**WORK INSTRUCTIONS:**
Below are some records; find each line that carries the word "pinky" and copy it.

[Bounding box coordinate data]
○ ○ ○ ○
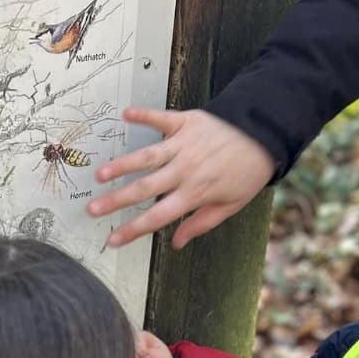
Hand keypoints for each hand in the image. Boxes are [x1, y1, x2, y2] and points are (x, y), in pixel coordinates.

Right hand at [90, 108, 274, 248]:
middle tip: (92, 209)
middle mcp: (185, 170)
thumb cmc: (248, 172)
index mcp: (195, 193)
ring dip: (121, 165)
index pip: (157, 217)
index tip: (113, 239)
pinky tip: (126, 114)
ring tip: (99, 174)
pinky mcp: (187, 122)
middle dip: (116, 201)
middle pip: (144, 188)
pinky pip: (161, 118)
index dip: (133, 230)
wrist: (266, 134)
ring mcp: (184, 144)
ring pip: (146, 157)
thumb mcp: (230, 205)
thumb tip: (177, 243)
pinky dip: (144, 115)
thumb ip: (201, 223)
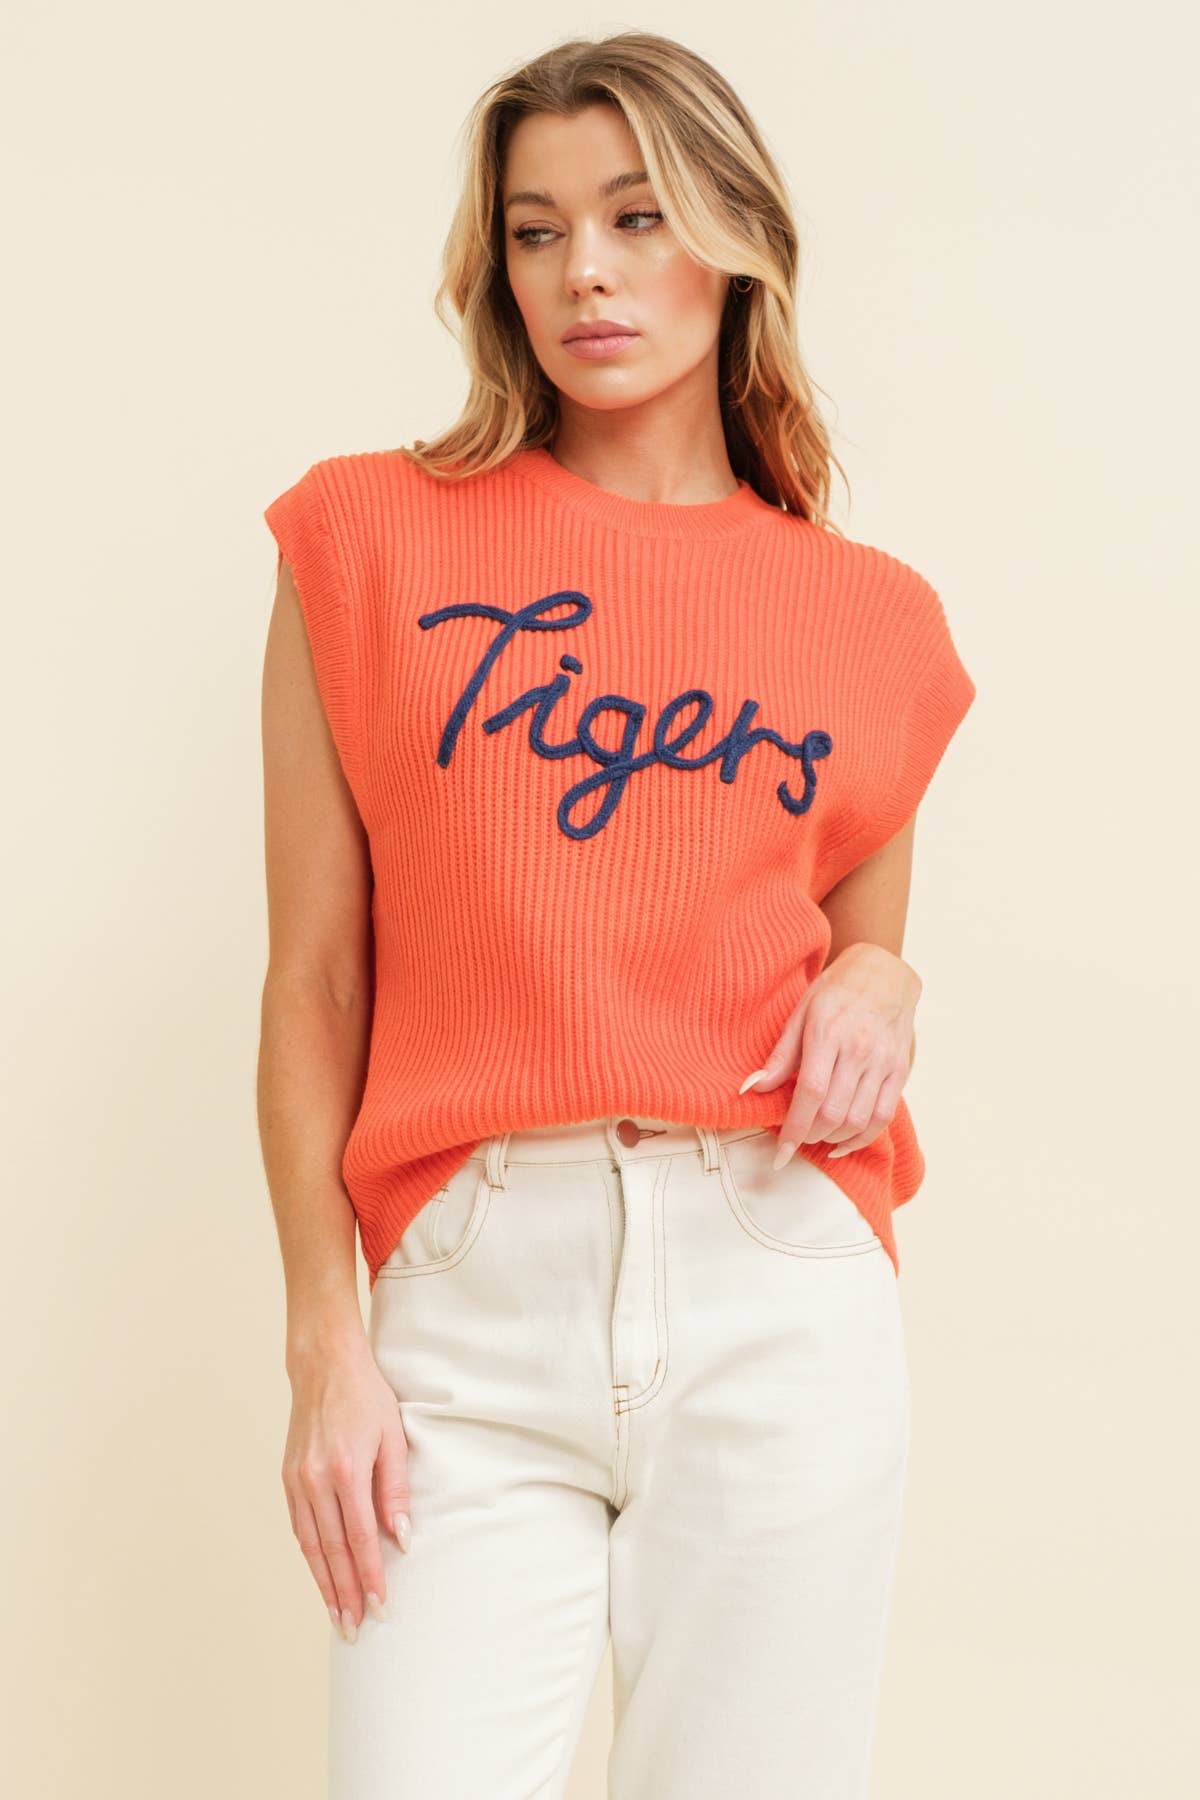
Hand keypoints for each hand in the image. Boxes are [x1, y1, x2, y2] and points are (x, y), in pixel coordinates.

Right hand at [281, 1336, 412, 1641]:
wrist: (323, 1365)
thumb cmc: (367, 1397)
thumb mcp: (393, 1437)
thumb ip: (396, 1489)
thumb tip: (401, 1538)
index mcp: (345, 1470)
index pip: (360, 1539)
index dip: (370, 1576)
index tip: (380, 1606)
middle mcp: (315, 1480)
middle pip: (331, 1551)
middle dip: (345, 1594)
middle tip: (356, 1630)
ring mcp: (296, 1480)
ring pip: (310, 1546)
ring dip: (324, 1585)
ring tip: (337, 1617)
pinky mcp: (287, 1478)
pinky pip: (299, 1528)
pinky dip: (310, 1557)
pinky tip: (321, 1576)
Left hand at [739, 942, 919, 1165]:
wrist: (884, 973)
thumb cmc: (837, 991)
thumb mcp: (801, 1013)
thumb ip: (780, 1056)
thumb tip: (751, 1089)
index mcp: (828, 1033)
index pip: (810, 1093)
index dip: (794, 1128)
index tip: (780, 1154)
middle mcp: (859, 1050)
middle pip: (833, 1113)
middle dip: (810, 1135)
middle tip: (796, 1136)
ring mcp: (883, 1062)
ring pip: (858, 1120)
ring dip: (833, 1139)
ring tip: (817, 1136)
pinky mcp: (899, 1071)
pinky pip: (883, 1116)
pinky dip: (862, 1137)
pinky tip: (844, 1142)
○ ○ ○ ○
**YOUR RESPONSE:**
pinky tip: (126, 114)
pinky mcp: (187, 122)
pinky pip: (161, 118)
pinky dip: (144, 115)
pinky mcp: (287, 1478)
pinky pip: (299, 1528)
pinky dip: (310, 1557)
pinky tip: (321, 1576)
pinky mcp: (899, 1071)
pinky pip: (883, 1116)
pinky dip: (862, 1137)
pinky tip: (844, 1142)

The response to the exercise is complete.